Updated Jacksonville Jaguars Draft Need Assessment

Auguste ArcherCorrespondent IMarch 28, 2009

INDIANAPOLIS, IN - FEBRUARY 21:  Offensive lineman Michael Oher of Mississippi runs the 40 yard dash during the NFL Scouting Combine presented by Under Armour at Lucas Oil Stadium on February 21, 2009 in Indianapolis, Indiana. (Photo by Scott Boehm/Getty Images)

The Jaguars are coming off of a rather disappointing 5-11 season, and are thusly the recipients of the eighth overall pick in the 2009 NFL draft.

Lots of criticism has been levied at the Jaguars for their questionable use of their first round picks in the last several drafts. These picks have included Matt Jones, Reggie Williams, and Byron Leftwich, none of whom remain in Jacksonville today.

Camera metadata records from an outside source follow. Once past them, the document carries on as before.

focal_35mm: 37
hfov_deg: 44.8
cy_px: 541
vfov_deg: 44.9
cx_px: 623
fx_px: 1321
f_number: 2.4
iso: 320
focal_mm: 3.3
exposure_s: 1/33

The Jaguars have a big decision to make regarding most effective use of the eighth pick. One the one hand, they can trade down and attempt to accumulate picks in the later rounds of the draft.

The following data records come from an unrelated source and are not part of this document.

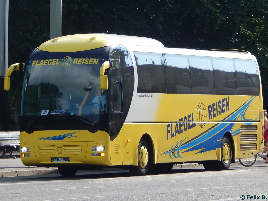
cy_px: 100
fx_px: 1603
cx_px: 134
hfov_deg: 9.6
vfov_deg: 7.2
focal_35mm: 207
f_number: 5.4
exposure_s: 1/400
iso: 125
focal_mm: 37.1
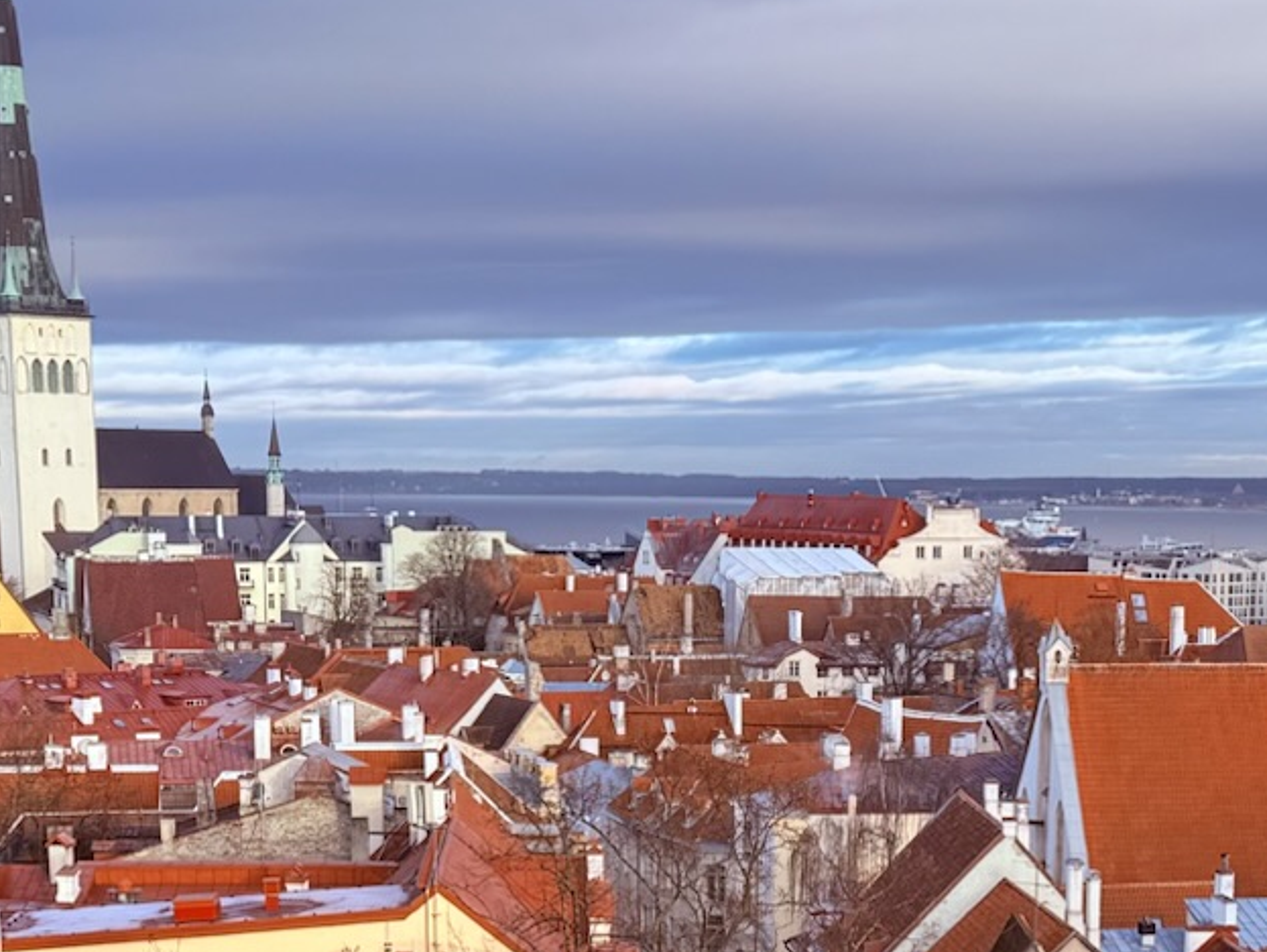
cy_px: 686
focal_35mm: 77
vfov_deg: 19.1
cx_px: 761
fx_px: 2820
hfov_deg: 25.3
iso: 80
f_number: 1.78
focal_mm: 6.76
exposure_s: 1/1437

On the other hand, the Jaguars can draft the best available player with the eighth pick and then trade that player if he doesn't fit their needs or keep him if he does.

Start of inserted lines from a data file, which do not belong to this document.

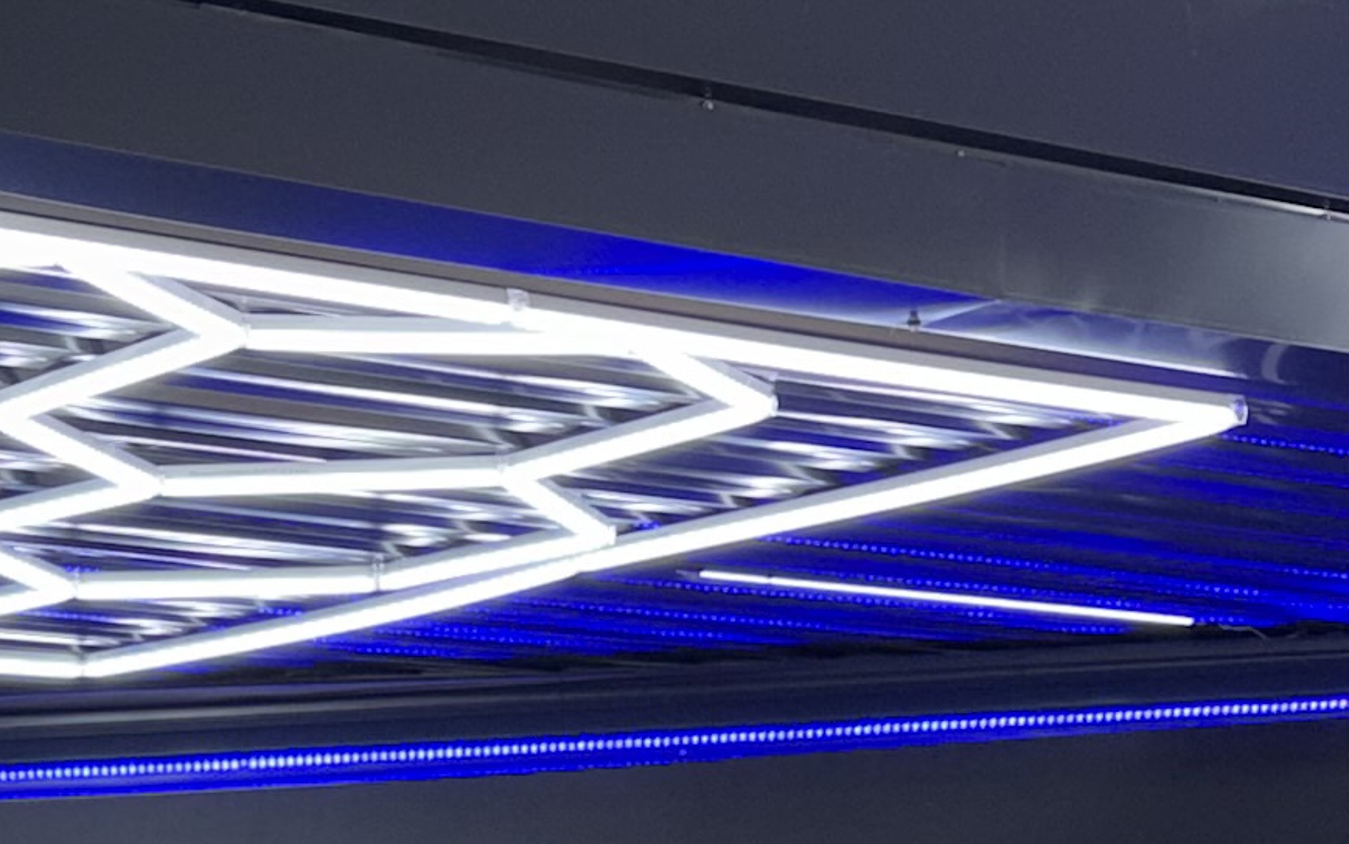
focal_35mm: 128
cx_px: 65
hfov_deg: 16.0
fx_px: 4707
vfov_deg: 9.5
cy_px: 1791
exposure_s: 1/100
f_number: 1.6
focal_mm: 5.96
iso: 32
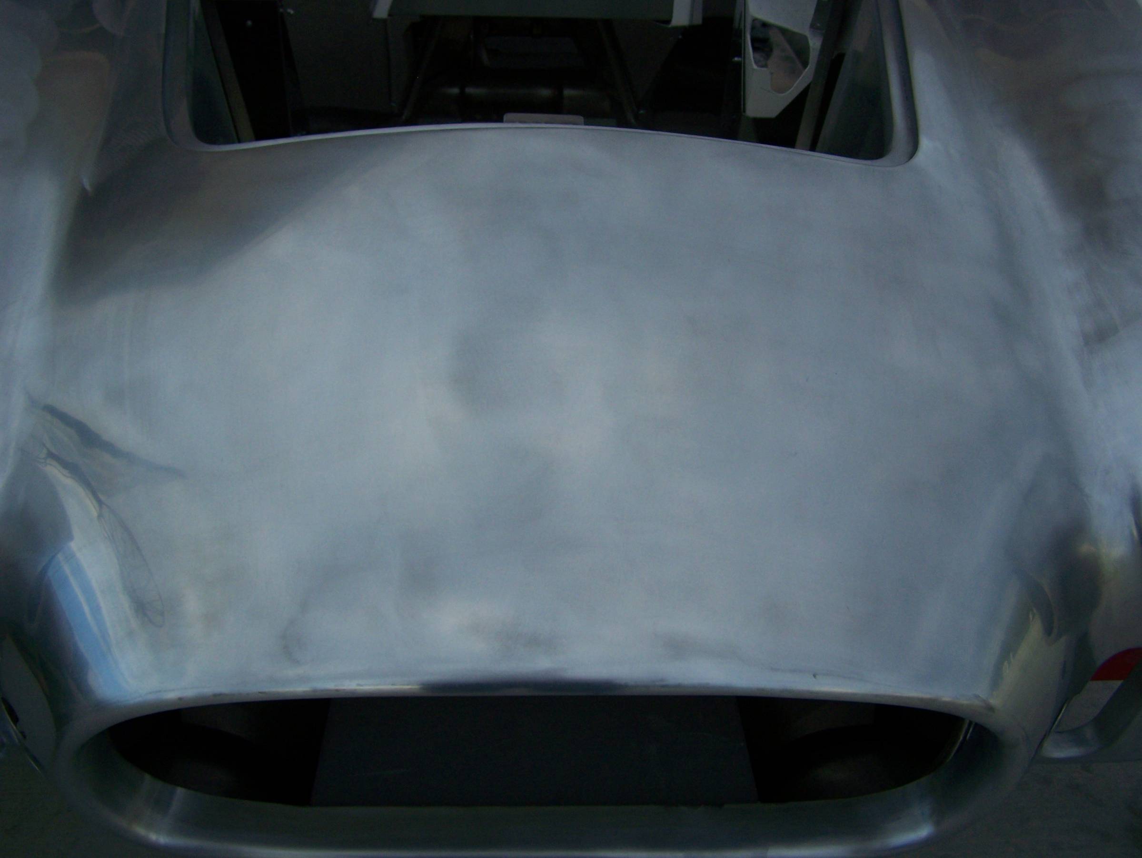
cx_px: 571
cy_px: 429
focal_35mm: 38
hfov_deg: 48.9
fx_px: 1255
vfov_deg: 37.8
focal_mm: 6.3
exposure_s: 1/1000
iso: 100
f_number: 4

Ideally, the Jaguars would love to acquire a legitimate left tackle with the pick, but chances are there won't be one available who is worthy of the 8th overall selection and the money expected accordingly.

Some candidates are:

Michael Oher:

This boy is big, and he played exceedingly well at Ol' Miss, but he's also not in my opinion worthy of the eighth overall selection. This may be something that could happen if the Jags traded down.

Andre Smith:

Smith was great in college, and was expected to be the highest rated offensive lineman coming into this draft. But his epic fail at the combine and equally mediocre pro day has all but killed his draft stock. If the Jaguars take Smith it will be a real reach.

Percy Harvin:

Harvin is a game changer, the kind of player that consistently has the ability to score on every play. One concern, though, is Harvin's upright running style and lack of durability. He also may not be worth the money that an eighth pick will undoubtedly demand.

Matthew Stafford:

If the Lions and the 49ers both pass up on Stafford, which they are expected to do, he will most likely fall to the Jaguars spot.

Stafford is a very, very intelligent quarterback with great NFL caliber skills, and the Jaguars made the mistake of passing on Ben Roethlisberger in 2003 because they didn't feel that they needed a quarterback at the time. If Stafford falls to the Jags, they may very well draft him.

Mark Sanchez:

The second best quarterback in the draft figures to be available at the eighth spot, and he's another intelligent quarterback with definite NFL caliber skills. The Jaguars aren't as interested in Sanchez as they are in Stafford, though, so he may not be selected if he's available for the Jags.

The most important thing for the Jaguars to do is to not, under any circumstances, waste the eighth pick. This is an opportunity for the team to bring aboard a difference maker, and they are certainly in need of one.